On notera enfin que l'auteur aime à se renvoyer des baballes qu'il a lancées, à se donner une image plaisante (auto-satisfaites) de lui-même en usant d'un genre particulier : celui de féliciter certains de ses propres personnages pour les excellents choix qu'ils font au fil de l'histoire, et qu'il n'aurait su, lui, l'auteur, mieux prendre. Je n'avais, jusqu'à ce jour, jamais vu tel procédé. C'est proprement ébouriffant, et la troisième personne du singulier qu'un certain Jules César use parfois envers lui-même - Alain Delon dans ses grandes heures, identiquement - semble dès lors définitivement dépassée.
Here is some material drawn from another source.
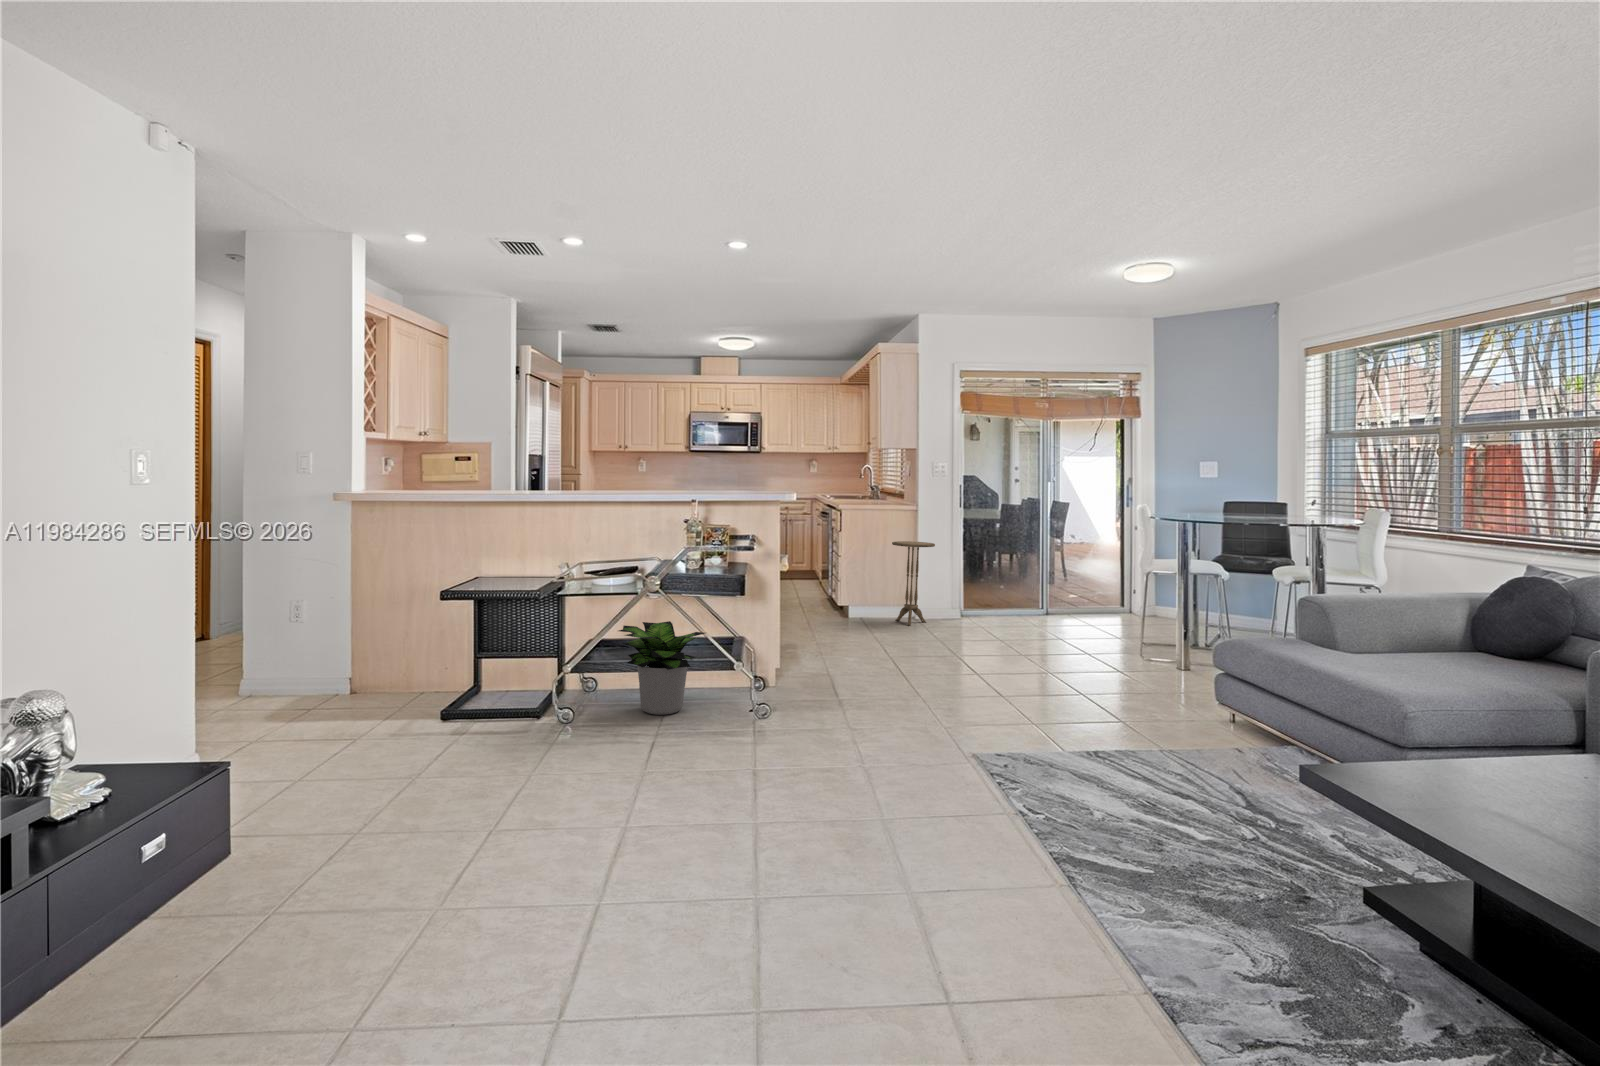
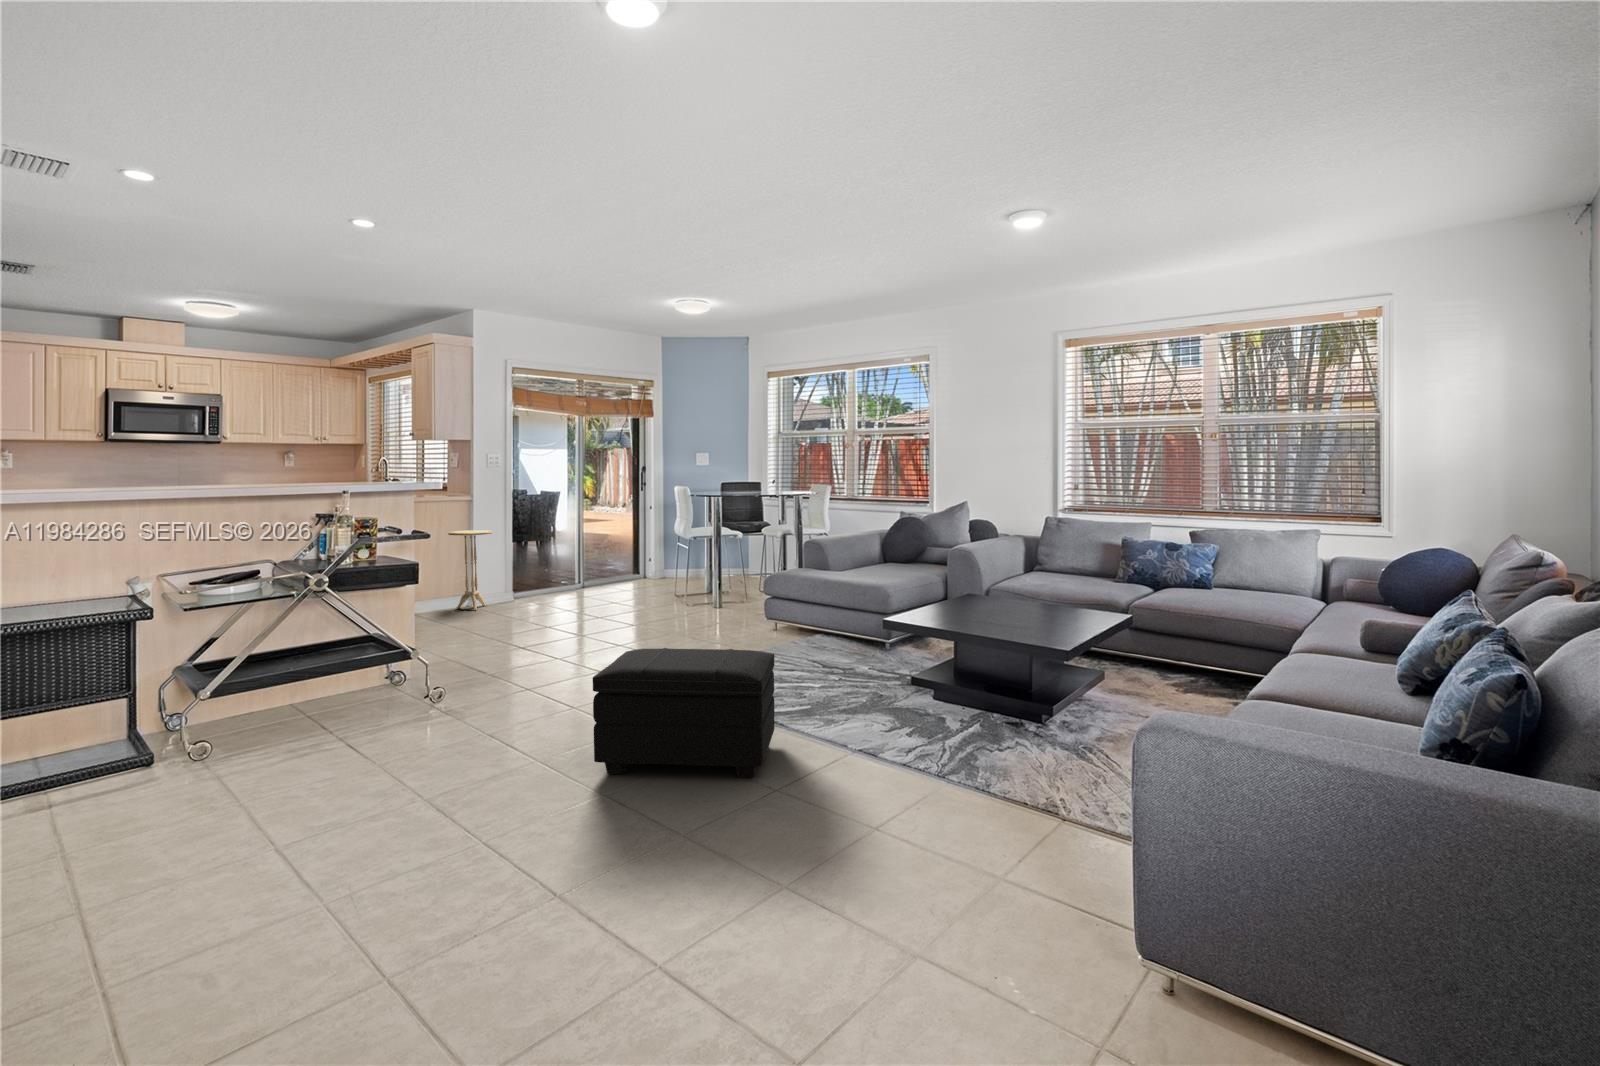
potted plant: present [615,621,705,715] -> none [260,626,384,720]
footstool: none [750,716,1035,970] -> present [593,648,775,778]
Mais tout ceci est à l'image de la page wikipedia de M. Rudelle qui fait passer les grandes hagiographies médiévales de saints ou de rois pour les plus violents ouvrages critiques jamais rédigés. Qu'on se le dise, nous sommes sauvés !
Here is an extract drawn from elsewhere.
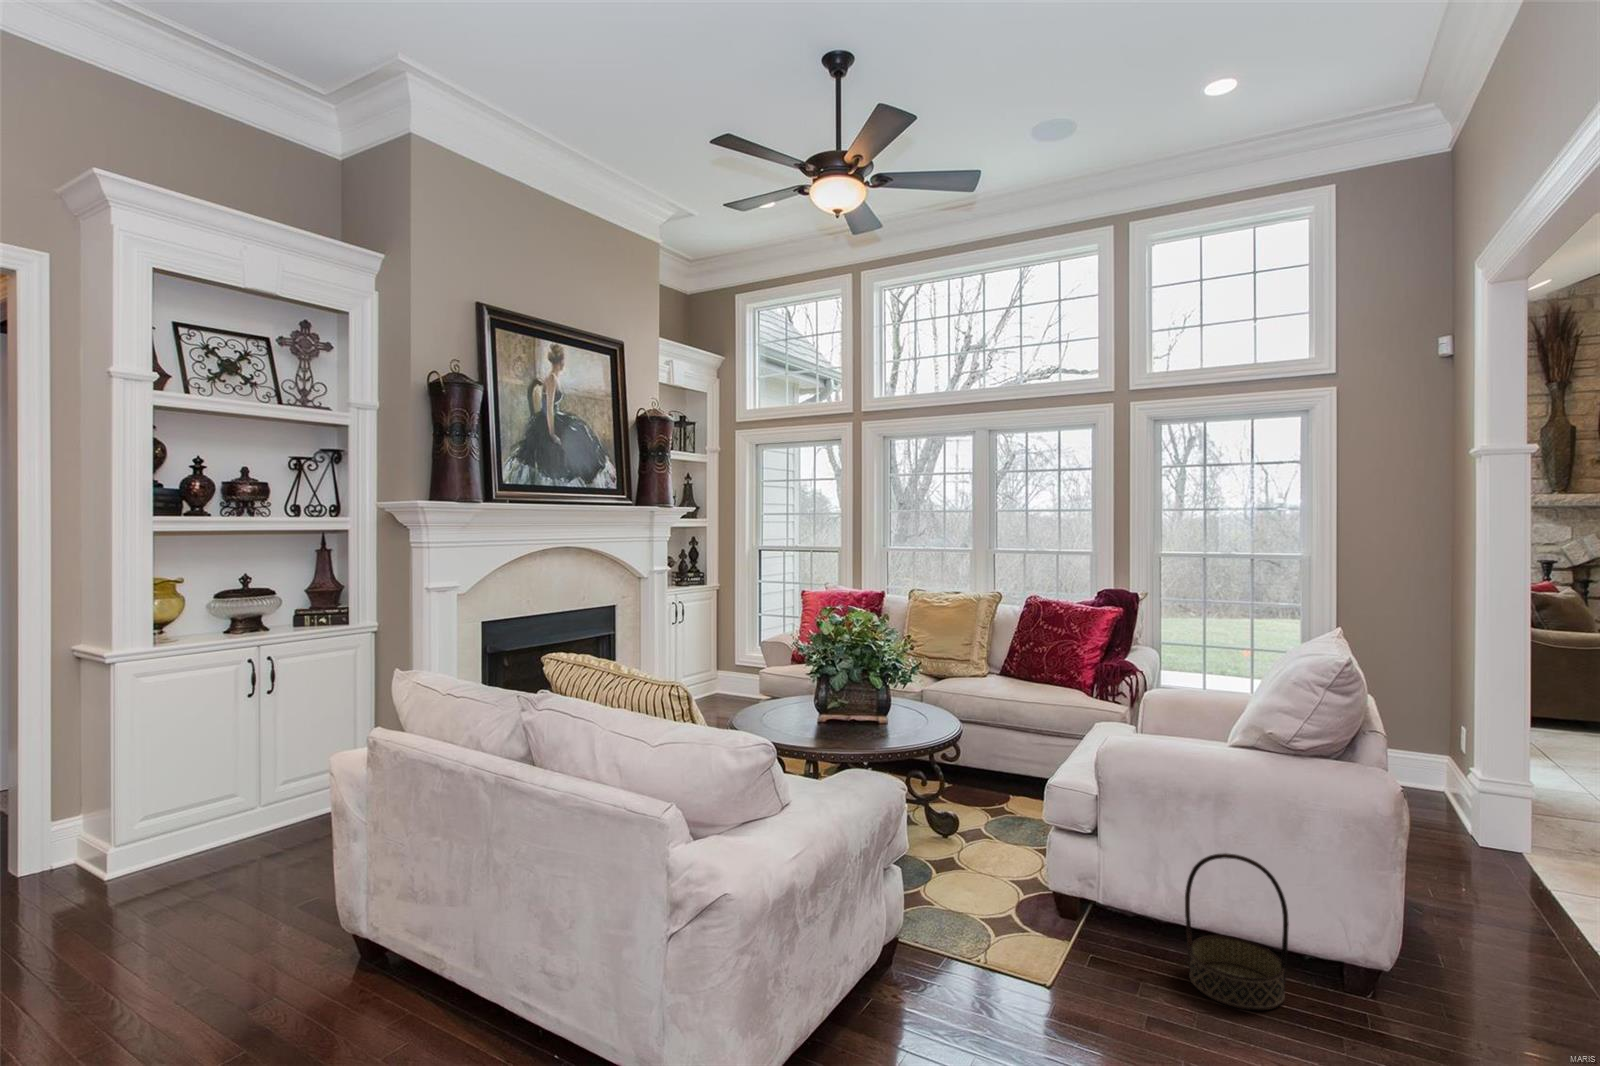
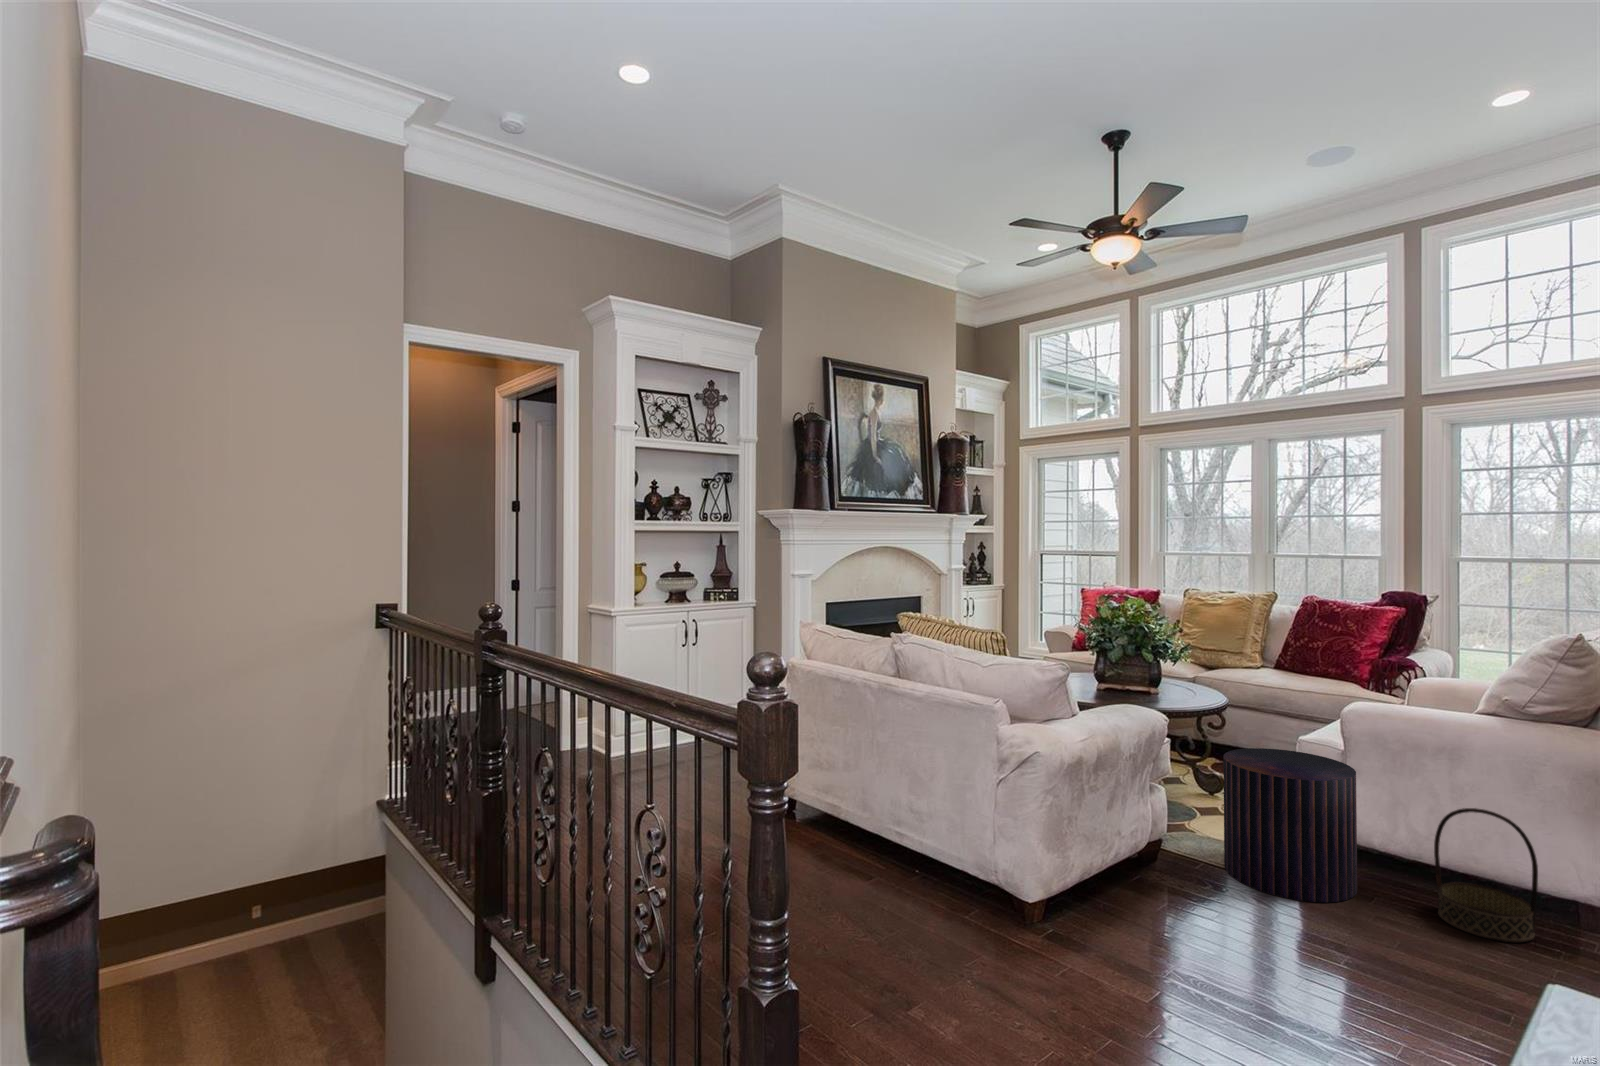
pouf: none [963,792,1107,988] -> present [1223,748,1357,902]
En conclusion... Vous aurez compris que je n'ai guère apprécié cette lecture, à peine digne du niveau moyen des romans auto-édités que j'ai pu lire à ce jour (je ne me réfère qu'à mes seules expériences en la matière et j'attends toujours à être détrompé). D'ailleurs, et pour des raisons que je préfère franchement ignorer, c'est le seul roman publié par cet éditeur - n'avais-je promis d'y revenir ? -, exclusivement consacré par ailleurs, au management, au business, au monde vaste et froufroutant des affaires. Il faut aussi de ces éditeurs-là, assurément. Mais que diable allaient-ils faire dans cette galère, c'est la question que je me suis (brièvement, ayant bien d'autres choses à faire) posée.
À moins d'avoir une critique à faire (Argh!), voilà donc un ouvrage à éviter urgemment. Plongez-vous plutôt du côté d'Arthur C. Clarke (cité et parfaitement mal compris par l'auteur de Douze années-lumière), de Kim Stanley Robinson ou de Donald Kingsbury si vous souhaitez découvrir de la "Hard-SF" de grande tenue : tout n'y est pas inévitablement crédible ni possible mais, comme pour tout bon roman d'imagination, ces oeuvres usent d'un élément indispensable et parfaitement inconnu de M. Rudelle qui les rend aussi captivantes que magistrales malgré des défauts que notre impétrant pointe du doigt, du haut de sa french-techitude : le sens de la métaphore.